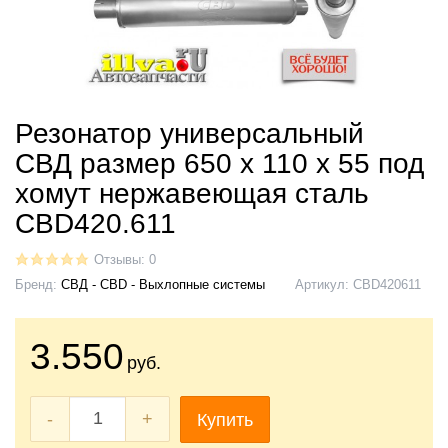
Резонатор универсальный
СВД размер 650 х 110 х 55 под
хомут нержавеющая сталь
CBD420.611
Отзывы: 0
Бренд:
СВД - CBD - Выхлопные системы
Артикул:
CBD420611
3.550
руб.
-
+
Купить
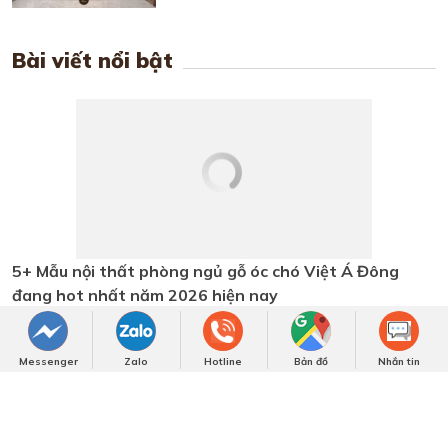
Bài viết nổi bật
5+ Mẫu nội thất phòng ngủ gỗ óc
chó Việt Á Đông đang hot nhất
năm 2026 hiện nay
Sofa gỗ óc chó - Xu hướng nội thất
ưa chuộng nhất 2026
Tổng hợp những mẫu bàn ăn gỗ óc
chó cao cấp và hiện đại tại Việt Á
Messenger
Zalo
Hotline
Bản đồ
Nhắn tin
Đông
Giường ngủ gỗ óc chó tự nhiên cho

**Exercise directions**
Without the pictures, transcribe the listing exactly as it stands.

**Task output**
Резонатор универсальный
СВД размер 650 х 110 х 55 под
хомут нержавеющая сталь
CBD420.611
Отзывы: 0
Бренд:
СВД - CBD - Выхлопные системы
Артикул:
CBD420611
3.550
руб.
-
+
Купить
Bài viết nổi bật
5+ Mẫu nội thất phòng ngủ gỗ óc
chó Việt Á Đông đang hot nhất
năm 2026 hiện nay
Sofa gỗ óc chó - Xu hướng nội thất
ưa chuộng nhất 2026
Tổng hợp những mẫu bàn ăn gỗ óc
chó cao cấp và hiện đại tại Việt Á
Messenger
Zalo
Hotline
Bản đồ
Nhắn tin
Đông
Giường ngủ gỗ óc chó tự nhiên cho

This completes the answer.